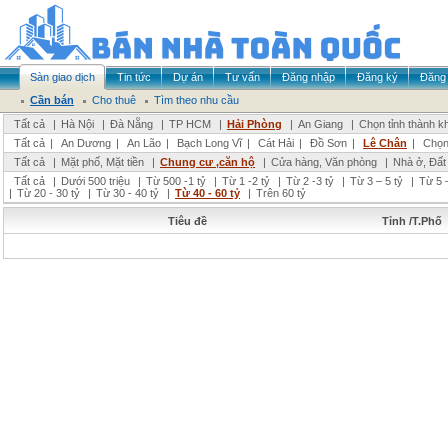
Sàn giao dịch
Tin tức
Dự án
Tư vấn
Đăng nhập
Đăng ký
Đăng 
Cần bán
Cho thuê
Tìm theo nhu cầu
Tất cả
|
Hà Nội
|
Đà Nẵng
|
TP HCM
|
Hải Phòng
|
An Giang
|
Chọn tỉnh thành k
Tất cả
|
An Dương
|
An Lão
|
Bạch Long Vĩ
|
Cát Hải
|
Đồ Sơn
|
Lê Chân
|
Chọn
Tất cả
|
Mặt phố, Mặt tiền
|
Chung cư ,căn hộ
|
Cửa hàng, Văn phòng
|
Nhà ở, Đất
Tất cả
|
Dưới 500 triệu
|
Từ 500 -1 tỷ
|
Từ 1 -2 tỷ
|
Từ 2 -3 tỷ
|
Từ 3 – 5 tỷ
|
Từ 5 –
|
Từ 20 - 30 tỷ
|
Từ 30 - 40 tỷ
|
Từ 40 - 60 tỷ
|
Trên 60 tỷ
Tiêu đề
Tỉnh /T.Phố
..........
Would you mind returning each entry above word for word, skipping the images?

WRITTEN RESPONSE:
Sàn giao dịch
Tin tức
Dự án
Tư vấn
Đăng nhập
Đăng ký
Đăng 
Cần bán
Cho thuê
Tìm theo nhu cầu
Tất cả
|
Hà Nội
|
Đà Nẵng
|
TP HCM
|
Hải Phòng
|
An Giang
|
Chọn tỉnh thành k
Tất cả
|
An Dương
|
An Lão
|
Bạch Long Vĩ
|
Cát Hải
|
Đồ Sơn
|
Lê Chân
|
Chọn
Tất cả
|
Mặt phố, Mặt tiền
|
Chung cư ,căn hộ
|
Cửa hàng, Văn phòng
|
Nhà ở, Đất
Tất cả
|
Dưới 500 triệu
|
Từ 500 -1 tỷ
|
Từ 1 -2 tỷ
|
Từ 2 -3 tỷ
|
Từ 3 – 5 tỷ
|
Từ 5 –
|
Từ 20 - 30 tỷ
|
Từ 30 - 40 tỷ
|
Từ 40 - 60 tỷ
|
Trên 60 tỷ
Tiêu đề
Tỉnh /T.Phố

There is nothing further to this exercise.